During the initial evaluation, I ask the parents/caregivers to share their functional goals for the child. I use their input as well as the information gathered from my assessment to shape functional communication goals for the child. Parents/caregivers are encouraged to be present for an actively participate in treatment sessions whenever possible. I also provide the option of observing through an observation room when scheduling and space allows for it. I feel strongly that parent involvement is essential for implementing home programming, providing consistent cueing, and generalizing therapy techniques into everyday life. Session progress and feedback is shared with the family at the end of the session and home exercise programs are reviewed each session.
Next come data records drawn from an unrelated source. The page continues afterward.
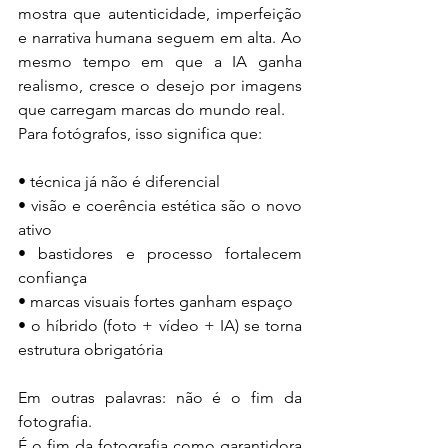
mostra que autenticidade, imperfeição 
e narrativa humana seguem em alta. Ao 
mesmo tempo em que a IA ganha 
realismo, cresce o desejo por imagens 
que carregam marcas do mundo real.
Para fotógrafos, isso significa que:
• técnica já não é diferencial
• visão e coerência estética são o novo 
ativo
• bastidores e processo fortalecem 
confiança
• marcas visuais fortes ganham espaço
• o híbrido (foto + vídeo + IA) se torna 
estrutura obrigatória
Em outras palavras: não é o fim da 
fotografia.
É o fim da fotografia como garantidora 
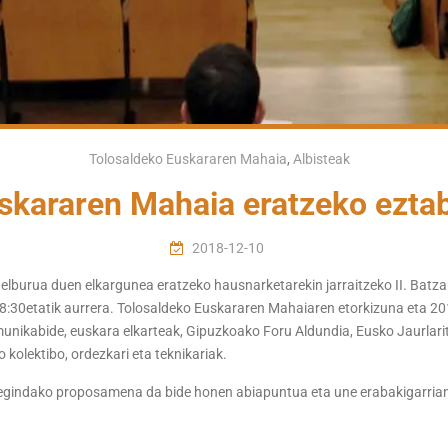
Tolosaldeko Euskararen Mahaia
,
Albisteak
skararen Mahaia eratzeko eztab
2018-12-10
 helburua duen elkargunea eratzeko hausnarketarekin jarraitzeko II. Batz
 18:30etatik aurrera. Tolosaldeko Euskararen Mahaiaren etorkizuna eta 20
omunikabide, euskara elkarteak, Gipuzkoako Foru Aldundia, Eusko Jaurlari
kolektibo, ordezkari eta teknikariak.
egindako proposamena da bide honen abiapuntua eta une erabakigarrian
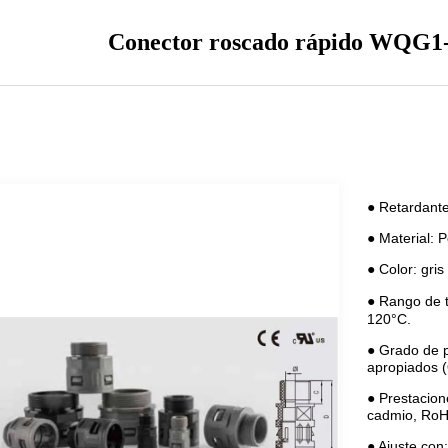
Conector roscado rápido WQG1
I have used both high and low tech AAC as a bridge to spoken communication. I try to incorporate AAC before the child starts to develop any frustration surrounding expressive communication. I do find that buy in from parents is often an obstacle as they feel that the child will rely on the AAC and not develop spoken language even though I present them with evidence that supports the opposite. I explain to parents that the use of an alternative form of communication teaches the child “how” to communicate and the social aspects of communication such as turn taking, waiting, etc. I explain that once the child develops words the child needs to know how to use them and AAC helps with that early on. The goal is always to use the AAC as a temporary form of communication that would fade as the child develops functional spoken language; however, in the event that the child does not achieve the level of spoken language they are left with a form of communication.